The Velar offers an approach angle of up to 28.89 degrees, breakover angle of up to 23.5 degrees and a departure angle of up to 29.5 degrees, and a maximum wading depth of 650mm (600mm for coil spring suspension).
The Velar isn’t available with low-range but that won’t bother any of its owners. It offers permanent all-wheel drive and Land Rover’s Intelligent Driveline Dynamics which monitors a bunch of things from the steering wheel angle to friction between the tyre and the road to determine how torque should be shuffled around the vehicle. All Velar’s get Terrain Response as standard which allows you to scroll from Eco, Comfort, Grass-Gravel-Snow and Mud Ruts; each mode alters the calibration of the engine, transmission, all-wheel drive system, suspension, and stability control systems. Our test car had been fitted with Terrain Response 2 which takes further legwork out of choosing which setting to use by offering an Auto Mode, meaning it’ll determine how everything needs to be configured based on what the sensors are telling it. Clever.
And then there’s All Terrain Progress Control (cost-optioned on our test car – $640) which works from 3.6-30km/h and acts like a slow speed, rough road cruise control. Activate it and all the driver needs to do is steer – you used the cruise control stalk to go slower or quicker. It’s good but only those who need it should bother to pay for it.

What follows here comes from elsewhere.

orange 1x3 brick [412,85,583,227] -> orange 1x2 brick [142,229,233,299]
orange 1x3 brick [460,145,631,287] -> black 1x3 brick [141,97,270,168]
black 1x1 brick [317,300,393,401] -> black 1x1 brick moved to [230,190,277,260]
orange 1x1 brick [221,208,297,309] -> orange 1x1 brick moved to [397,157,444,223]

The rougher dirt road I drove down wouldn’t have troubled a Subaru XV let alone the Velar, but there were a couple of lumps and bumps in the track where I could get a wheel to lift and even then the Velar just kept going; no graunch, no pause it just kept moving forwards. There’ll be those wanting a more detailed off-road review, but given our test car sat on 21-inch alloys we didn’t want to risk them by going too far off the beaten track. The little bit of lumpy driving I did, though, was enough to tell me that not a single on this car’s competitors is as capable when the bitumen runs out whether an owner will use that capability or not.

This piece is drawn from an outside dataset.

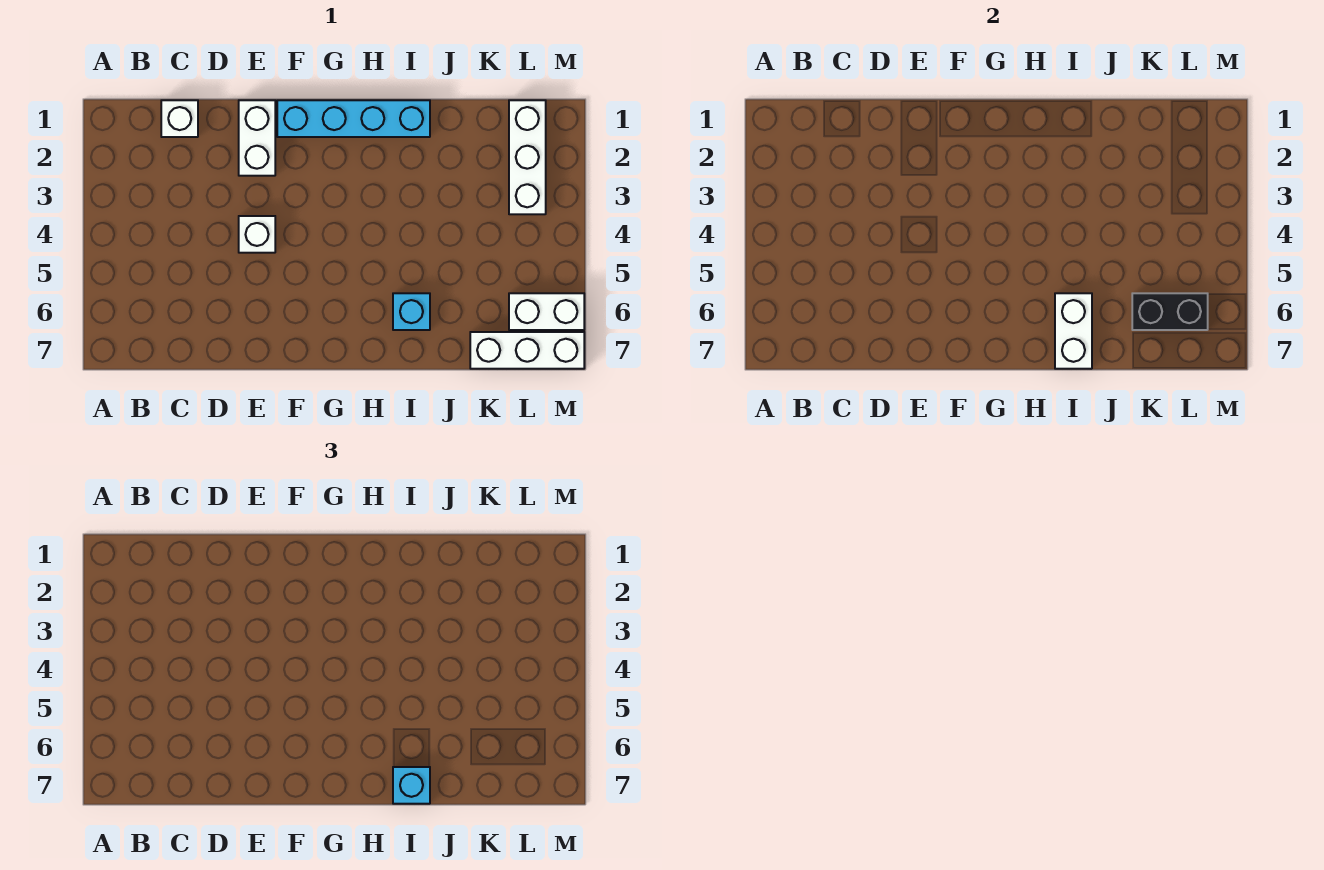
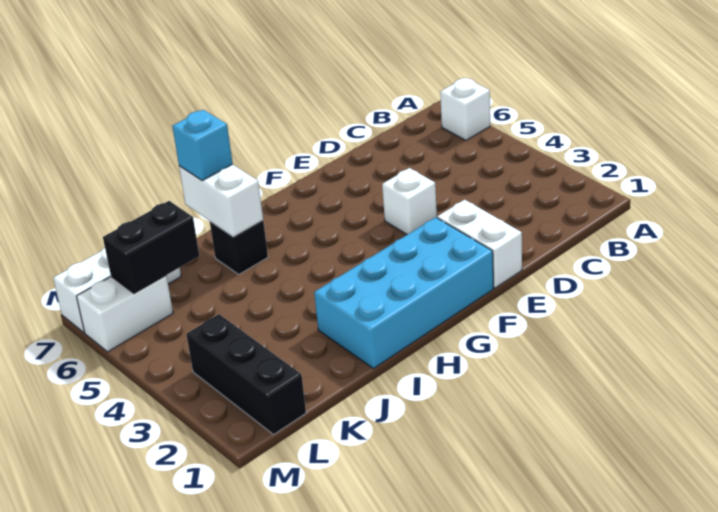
white 1x1 brick [161,100,198,137] -> white 1x1 brick moved to [440,78,490,140]
cyan 1x4 brick [277,100,430,137] -> cyan 2x4 brick [314,217,493,369]
cyan 1x1 brick [393,293,430,330] -> black 1x1 brick [210,220,268,274]
white 1x3 brick [509,100,546,214] -> black 1x3 brick [186,314,306,434]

While our test car had a towbar fitted to it we didn’t get a chance to tow with it, but looking at the numbers Land Rover has been realistic. See, even when the vehicle is fully loaded with passengers and their gear you can tow at near enough to the vehicles maximum braked towing capacity. The one issue is that while the maximum braked towing capacity is 2400kg, the towball download is only 175kg. Accepted practice is 10% of the trailer’s weight on the towball thus towing a 2400kg would see 240kg on the towball and that exceeds the towball’s maximum download.
What about safety?
The Velar scored a five-star ANCAP rating and comes standard with autonomous emergency braking controlled via a forward facing stereo camera inside the windscreen behind the centre-mounted rear view mirror. The system is able to provide full braking if necessary. There’s an alarm fitted as standard, six airbags, ISOFIX mounts for the outboard seats, and power operated child locks, trailer stability assist, reversing camera with dynamic lines, torque vectoring by braking, hill descent control and hill launch assist, stability and traction controls, Terrain Response, and roll stability control.
So, what do we think?
Having already driven the smaller-engined Velar and not being totally convinced by it on-road, this bigger-engined SE P380 was a revelation. Smooth, comfortable and with effortless thrust whether you had four on-board and a boot full of gear or not. The Velar looks sensational inside and out and it’ll go further off road than any owner will ever dream of going.